I kind of like this guy I know, but I can’t tell if he’s gay too or just being nice to me. How do you tell if someone’s gay?
Ah, the Gay Dance. I know it well. Two guys catch each other’s eyes at a party and quickly look away. Maybe their hands graze for a second too long. But nevertheless, there’s always the question, “Is this guy into me? Is he even into other guys?” The added nuance of having to figure out a person’s sexuality sometimes makes gay hookups infinitely more complicated than straight ones.
There are a few tricks Miss Cassandra uses. If you’re a primo Facebook stalker, check out his Interested In section. If it says “men,” you’ve struck paydirt. But even if it’s blank and you’ve already had your suspicions, that’s oftentimes a pretty direct hint that he’s not getting it up for the big V. Personally, I like to quote “Mean Girls” and see how he reacts. If he quotes along with you, he’s a keeper.

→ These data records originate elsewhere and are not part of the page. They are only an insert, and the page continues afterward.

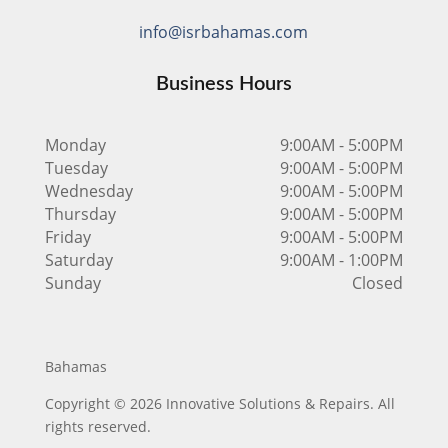
info@isrbahamas.com
Business Hours
Monday
9:00AM - 5:00PM
Tuesday
9:00AM - 5:00PM
Wednesday
9:00AM - 5:00PM
Thursday
9:00AM - 5:00PM
Friday
9:00AM - 5:00PM
Saturday
9:00AM - 1:00PM
Sunday
Closed
Bahamas
Copyright © 2026 Innovative Solutions & Repairs. All
rights reserved.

All joking aside (and those were jokes—Miss Cassandra would never stereotype all gay men as “Mean Girls” lovers), the best solution is to just politely ask him. Ninety percent of the time you’ll just get a direct “yes” or “no.” You may get a guy who suddenly acts offended or uncomfortable at this question. In this case it’s best to just quickly apologize, although you probably have your answer now anyway.